I spent most of the time with the Black Hole aboard my bicycle, but for testing purposes I also loaded it up with weight and hiked the popular College M trail to see how the pack did. Results were mixed, but largely redeemable in the context of what the pack is designed for. First of all, kudos to Patagonia for choosing an excellent foam for the straps and back panel. They nailed the balance between a foam that’s dense enough to provide support for long periods under (relatively) heavy loads, while still sitting comfortably on the shoulder. The same is true of the back panel’s foam.
The shortcomings with the suspension are twofold. First, the back panel offers virtually no ventilation and the foam is the sort that seems to act like a sponge for sweat. Second, the pack comes from the factory with a slight outward curve towards the bottom of the panel, which I found to be slightly irritating when I was carrying lighter loads that didn’t press the panel flat against my pack. I’m unsure if this was a conscious decision on Patagonia’s part or simply a quirk of manufacturing, but in any case it’s essentially the reverse of lumbar support. There is not real structure or rigidity to the back panel, though, so I expect that it will be a moot point after another month of breaking in the pack.
The remainder of the pack’s talking points all speak to the expertise of Patagonia’s designers. The water bottle pockets are fairly generous and the elastic securely holds everything from Nalgenes to thin Kleen Kanteens. Additionally, the strap/buckle combination both the shoulder straps and the sternum straps are excellent – they pull easily and then stay locked in place with no strap creep. Lastly, should you need quick access to your phone or a camera to photograph one of Bozeman’s beloved wildcats, the zippered front stash pocket is readily available. Again, it’s not sealed, so be careful of actually storing electronics there in very wet conditions.
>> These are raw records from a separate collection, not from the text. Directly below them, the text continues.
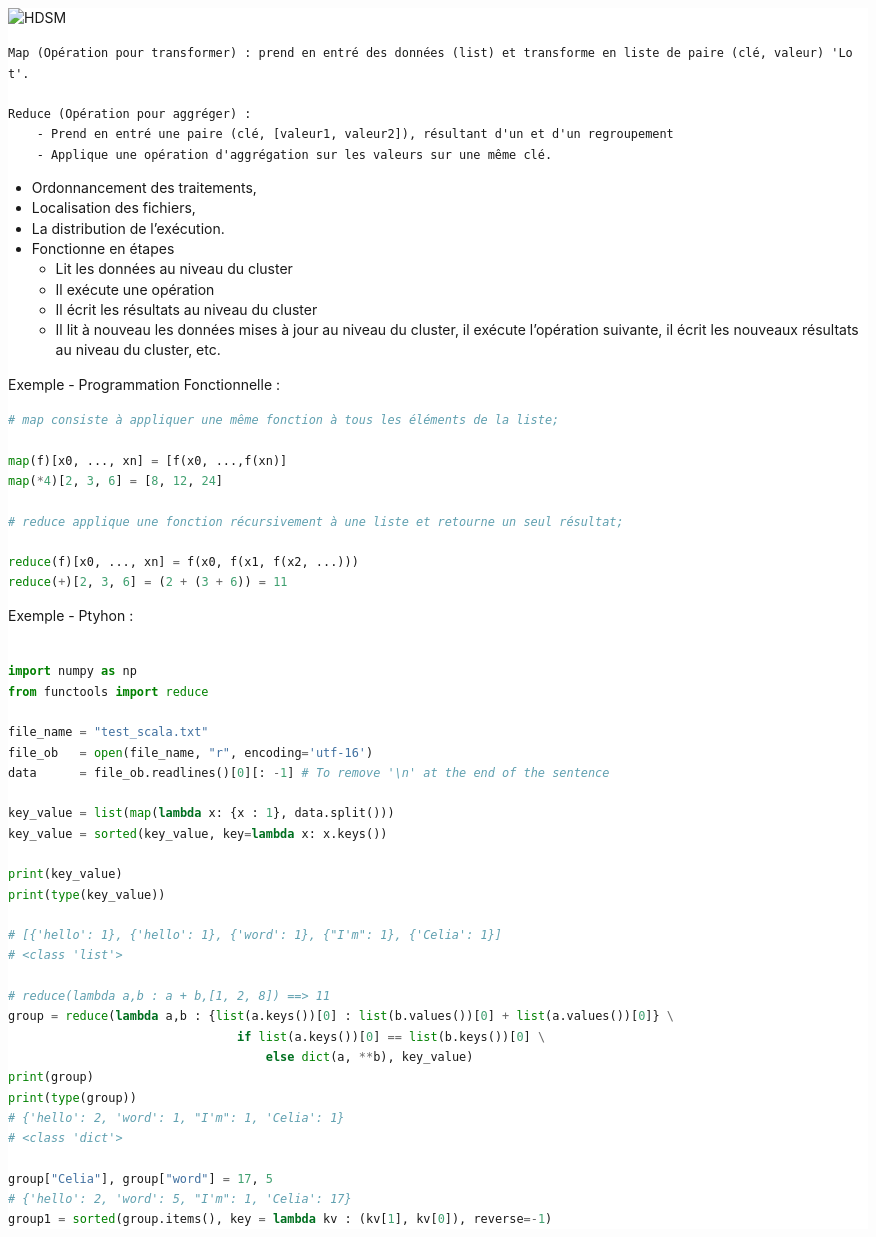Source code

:  ![HDSM](./Big_data/general_idea_MapR.png)


    Map (Opération pour transformer) : prend en entré des données (list) et transforme en liste de paire (clé, valeur) 'Lot'.

    Reduce (Opération pour aggréger) : 
        - Prend en entré une paire (clé, [valeur1, valeur2]), résultant d'un et d'un regroupement 
        - Applique une opération d'aggrégation sur les valeurs sur une même clé.

- Ordonnancement des traitements,
- Localisation des fichiers,
- La distribution de l’exécution.
- Fonctionne en étapes 
    - Lit les données au niveau du cluster
    - Il exécute une opération
    - Il écrit les résultats au niveau du cluster
    - Il lit à nouveau les données mises à jour au niveau du cluster, il exécute l’opération suivante, il écrit les nouveaux résultats au niveau du cluster, etc. 


Exemple - Programmation Fonctionnelle :
```Python
# map consiste à appliquer une même fonction à tous les éléments de la liste;

map(f)[x0, ..., xn] = [f(x0, ...,f(xn)]
map(*4)[2, 3, 6] = [8, 12, 24]

# reduce applique une fonction récursivement à une liste et retourne un seul résultat;

reduce(f)[x0, ..., xn] = f(x0, f(x1, f(x2, ...)))
reduce(+)[2, 3, 6] = (2 + (3 + 6)) = 11
```
Exemple - Ptyhon :

```Python

import numpy as np
from functools import reduce

file_name = "test_scala.txt"
file_ob   = open(file_name, "r", encoding='utf-16')
data      = file_ob.readlines()[0][: -1] # To remove '\n' at the end of the sentence 

key_value = list(map(lambda x: {x : 1}, data.split()))
key_value = sorted(key_value, key=lambda x: x.keys())

print(key_value)
print(type(key_value))

# [{'hello': 1}, {'hello': 1}, {'word': 1}, {"I'm": 1}, {'Celia': 1}]
# <class 'list'>

# reduce(lambda a,b : a + b,[1, 2, 8]) ==> 11
group = reduce(lambda a,b : {list(a.keys())[0] : list(b.values())[0] + list(a.values())[0]} \
                                if list(a.keys())[0] == list(b.keys())[0] \
                                    else dict(a, **b), key_value) 
print(group)
print(type(group))
# {'hello': 2, 'word': 1, "I'm": 1, 'Celia': 1}
# <class 'dict'>

group["Celia"], group["word"] = 17, 5
# {'hello': 2, 'word': 5, "I'm": 1, 'Celia': 17}
group1 = sorted(group.items(), key = lambda kv : (kv[1], kv[0]), reverse=-1)
```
- GREAT fabric – will likely outlast the Patagonia brand and me
- Internal storage is spartan yet thoughtfully selected
- Foam density for straps and back panel is spot on for comfort/support
- Daisy-chain sternum strap resists any creeping
- Straps pull easily, do not creep
- Back panel issues as noted above that should be smoothed out with time
- Perhaps a sealed or storm-baffled main zipper would have been appropriate
The Bottom Line: Black Hole 25L Pack
I’ve enjoyed being able to toss books and electronics in the Black Hole and then trust that they’ll come out perfectly dry at the end of a ride or a day of use. Many backpacks that are this resistant to the elements are also remarkably ugly, utilitarian things — Patagonia managed to couple bombproof fabric with a pleasingly sleek aesthetic. That’s no mean feat, but what else do we expect from Patagonia?